** start of Page excerpt **
People with rare disabilities may experience greater privacy risks if they contribute data to AI systems or participate in research studies evaluating AI technologies. Past incidents of re-identification of individuals from anonymized datasets, such as the 2006 AOL search data leak, indicate the difficulty of truly anonymizing data. For some small disability populations, privacy-preserving techniques such as k-anonymity may not be effective, creating increased re-identification risk. These increased privacy risks to people with disabilities are amplified by the aforementioned bias issues that people with disabilities may face if their disability status is exposed, and creates an incentive for people with disabilities to withhold their data from research studies, an issue that can further amplify the inclusivity problem of AI systems. Hence, reflection on how current research practices may impact risks of deductive disclosure (for example, Abbot¹), as well as development of stronger technical and legal privacy frameworks are critical to creating accessible AI technologies.

Error

Many people with disabilities need to trust and rely on the output of an AI system without the ability to verify the output (for example, a person who is blind relying on the output of a computer vision system). Our recent study found that people who were blind were overtrusting of an AI image captioning system, even when the output made little sense;⁹ we also found that incorrect output from a computer vision system negatively impacted the understanding of blind users to an extent that could not be corrected even with human assistance.¹³ Precision/recall trade-offs for AI systems may need to be recalibrated for vulnerable user populations—for example, the level of confidence a computer vision system must have to offer a label of an image for retrieval by sighted users of an image search engine may be quite different than the level of confidence the same system would need to offer a label of a scene to a blind pedestrian, where errors may have safety consequences. Error metrics output by AI systems must also be intelligible to end users. Translating mathematical confidence values to user-actionable information is an open challenge for AI that is particularly critical to users with disabilities.
** end of Page excerpt **
◆ Your task
Write the next part of the passage on AI risks for people with disabilities, picking up after its last sentence. The lines after this come from a separate source.
** start of Supplied data **
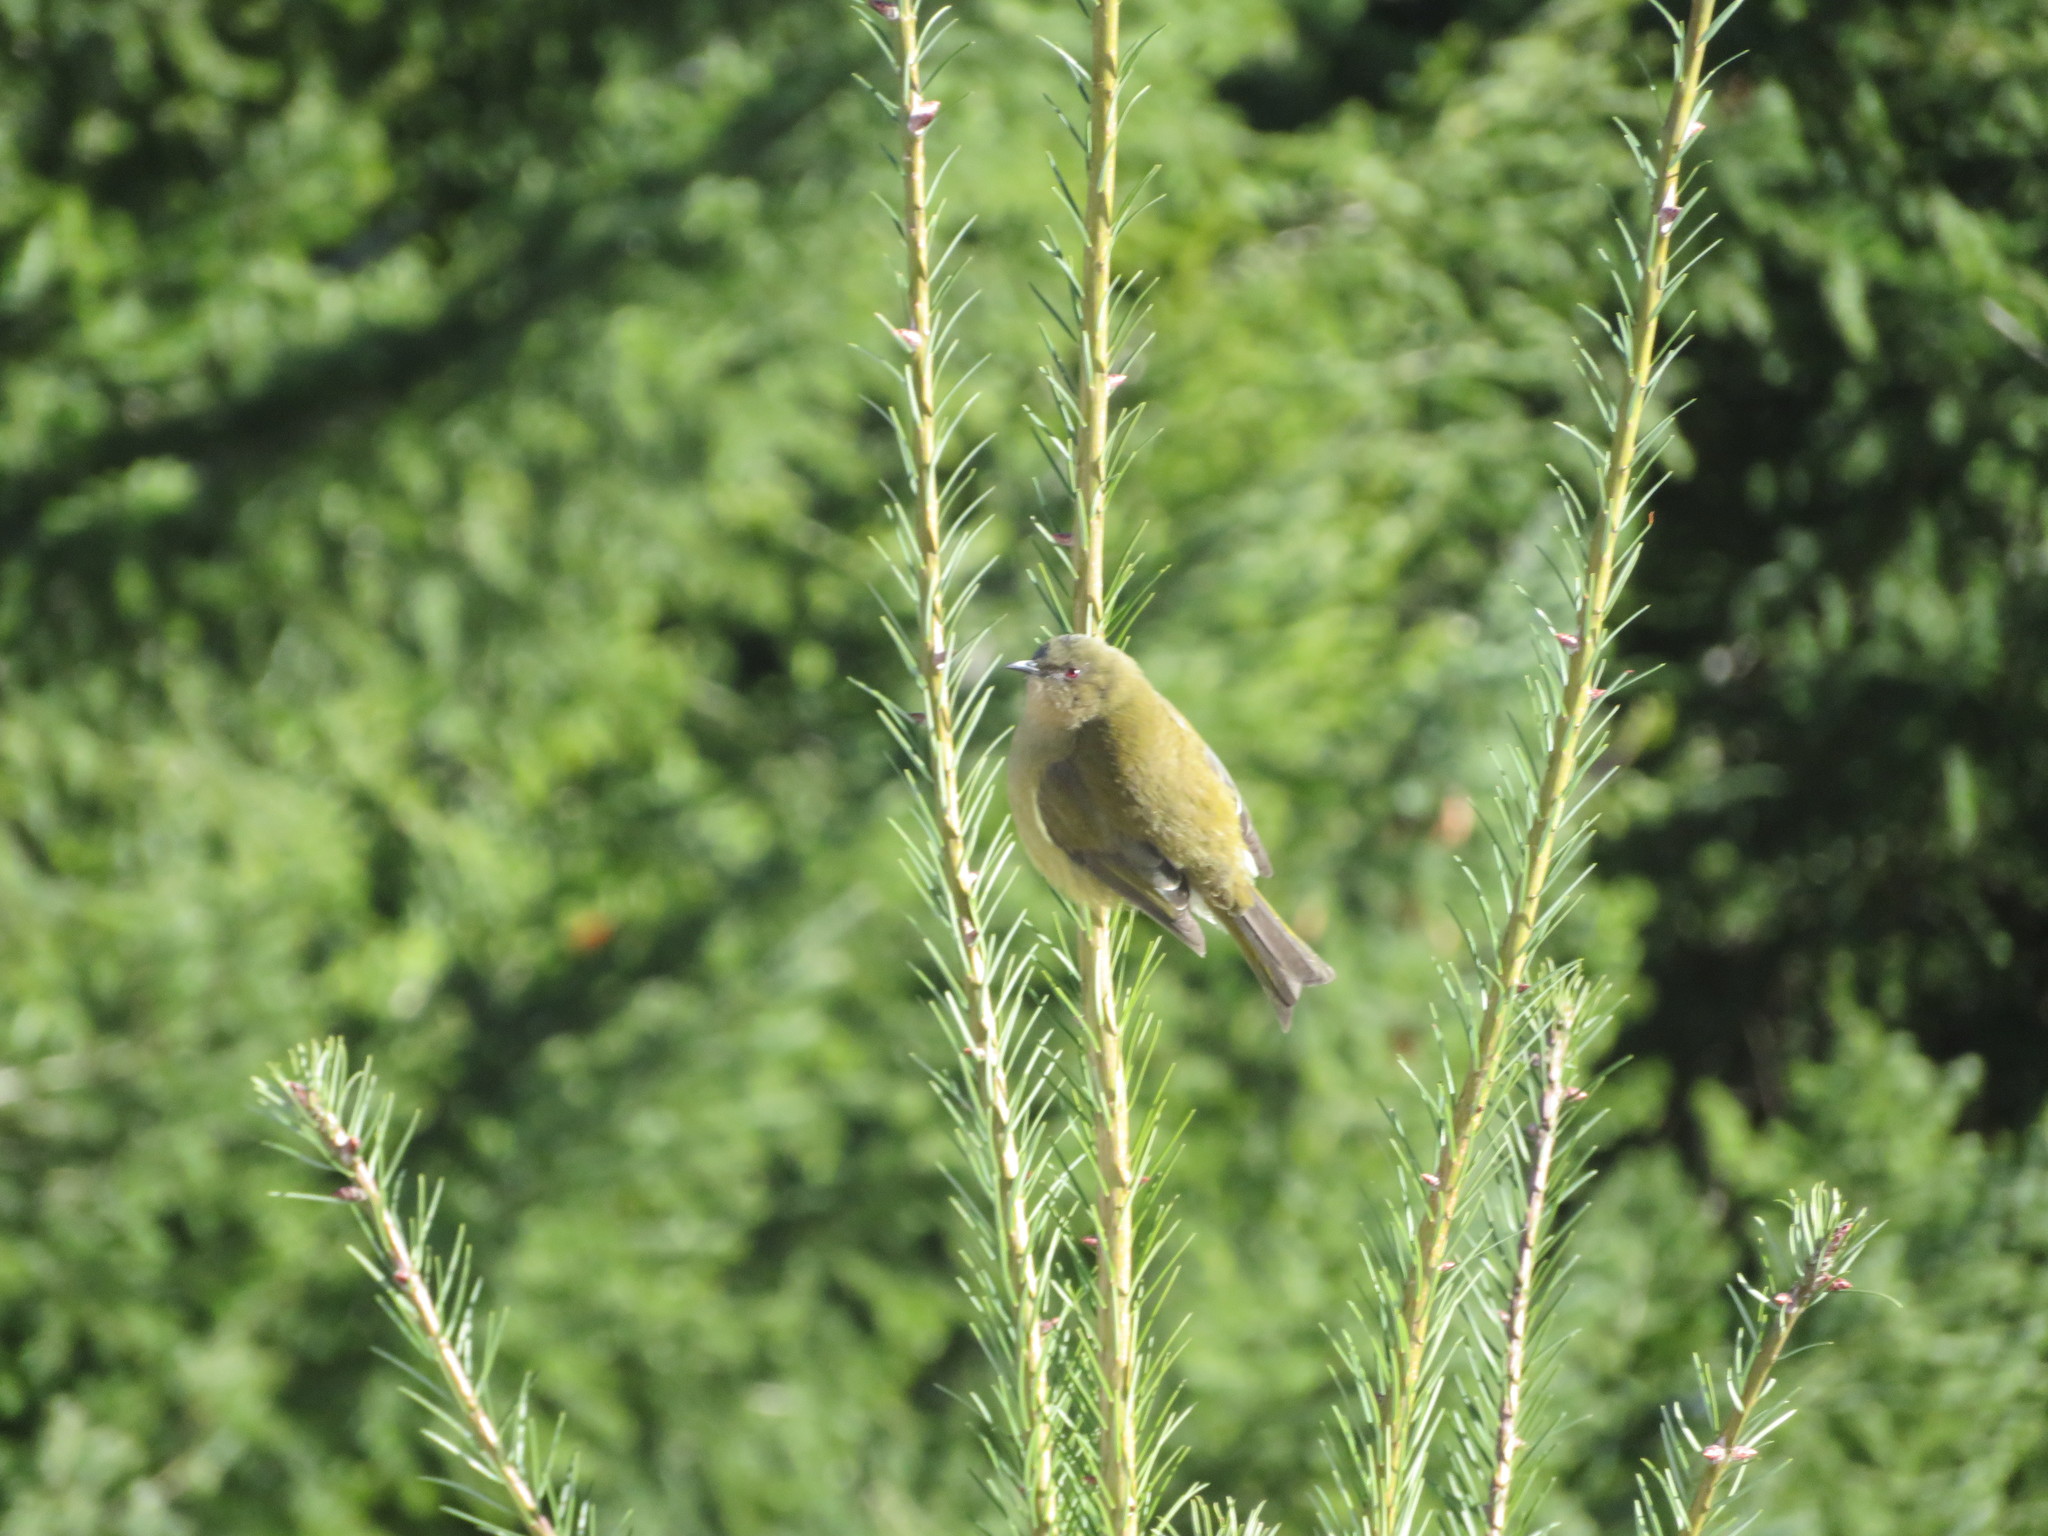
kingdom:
** end of Supplied data **
◆ Solved problem
Expectation Setting

The language used to describe AI technologies in the scientific literature, the popular press, and advertising materials often creates unreasonable expectations of such systems' current capabilities to lay users.⁸ For example, an article announcing that machine translation systems have reached "human parity" for very specific tasks on very specific data sets may lead the general public to make incorrect assumptions about the current state of the art of such AI in the open world. Terminology, demos, articles, and marketing materials that lead the public to misunderstand the capabilities of AI systems are particularly ethically problematic in the case of sensitive user populations, such as people with disabilities, whose quality of life may be fundamentally changed by such advances. In the domain of healthcare, bodies like the FDA regulate the kinds of statements that can be made about the efficacies of various treatments, yet no such regulations exist around promises made regarding the capabilities of apps and algorithms that may impact users' health, well-being, and ability to perform activities of daily living.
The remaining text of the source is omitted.